(PROBLEM DESCRIPTION) Make an exact transcript of the lines in the data below, starting with the one containing "Table 4 Analysis" and going on through the one containing "Einstein and T", with both included and the pictures left out.

(ENTRIES SUPPLIED)
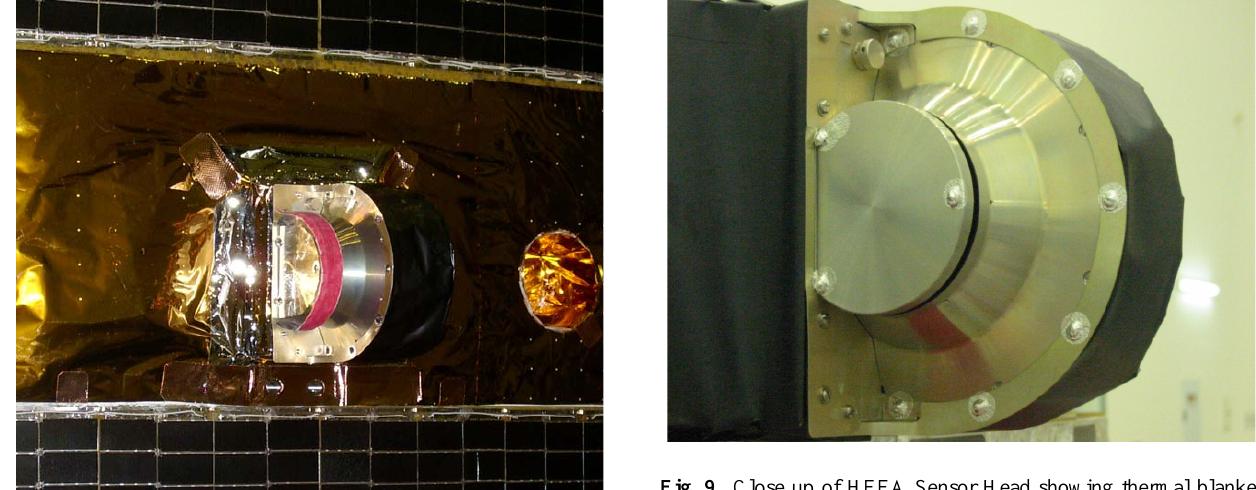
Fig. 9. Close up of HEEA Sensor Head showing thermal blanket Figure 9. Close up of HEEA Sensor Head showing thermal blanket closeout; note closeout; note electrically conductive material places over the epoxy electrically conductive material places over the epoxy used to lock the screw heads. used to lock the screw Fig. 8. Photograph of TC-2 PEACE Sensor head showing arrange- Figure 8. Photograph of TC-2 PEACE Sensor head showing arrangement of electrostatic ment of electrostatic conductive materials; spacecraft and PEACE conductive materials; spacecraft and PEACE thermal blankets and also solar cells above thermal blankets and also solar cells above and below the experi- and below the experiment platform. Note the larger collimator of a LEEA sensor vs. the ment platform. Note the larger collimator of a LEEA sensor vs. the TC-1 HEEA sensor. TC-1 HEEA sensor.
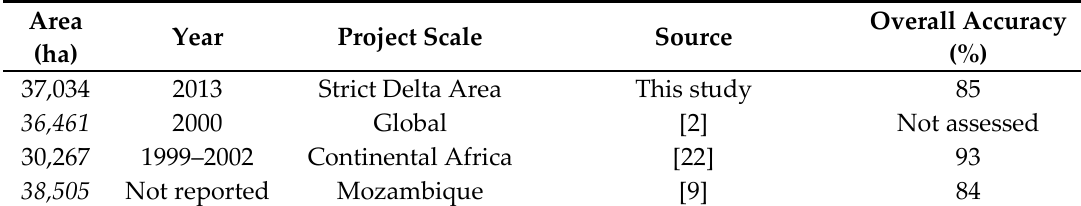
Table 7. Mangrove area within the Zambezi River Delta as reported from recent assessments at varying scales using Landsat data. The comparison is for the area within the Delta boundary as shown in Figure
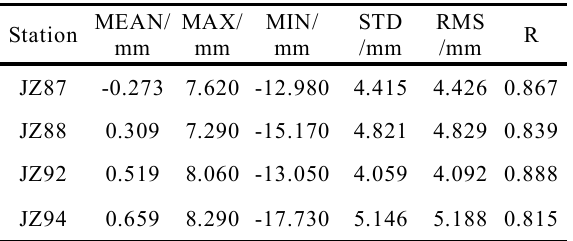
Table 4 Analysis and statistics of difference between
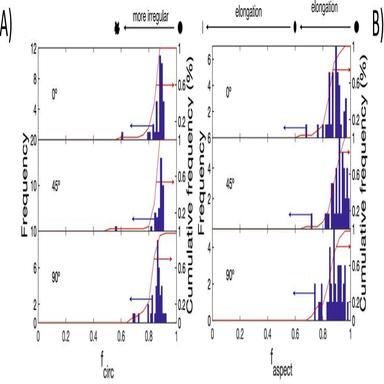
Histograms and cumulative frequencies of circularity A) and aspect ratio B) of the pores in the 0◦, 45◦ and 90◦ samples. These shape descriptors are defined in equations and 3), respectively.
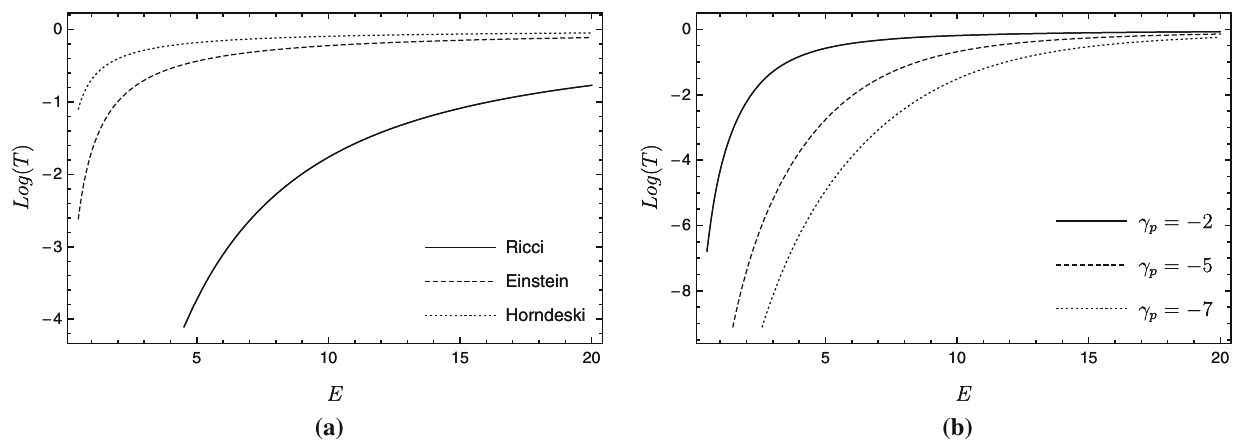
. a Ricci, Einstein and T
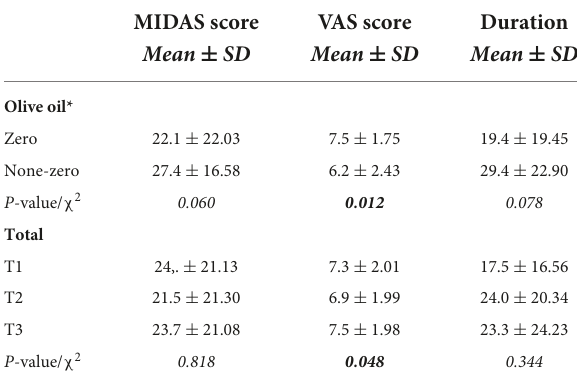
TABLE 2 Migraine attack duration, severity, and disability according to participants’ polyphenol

==

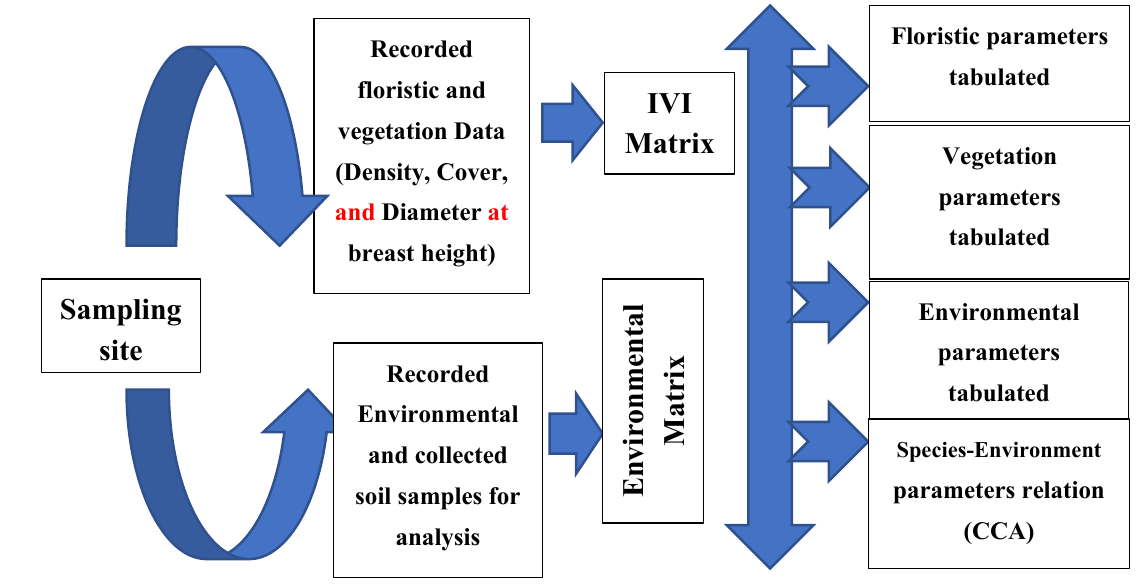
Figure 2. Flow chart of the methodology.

(WRITTEN REPLY)
Table 4 Analysis and statistics of difference between
Histograms and cumulative frequencies of circularity A) and aspect ratio B) of the pores in the 0◦, 45◦ and 90◦ samples. These shape descriptors are defined in equations and 3), respectively.
. a Ricci, Einstein and T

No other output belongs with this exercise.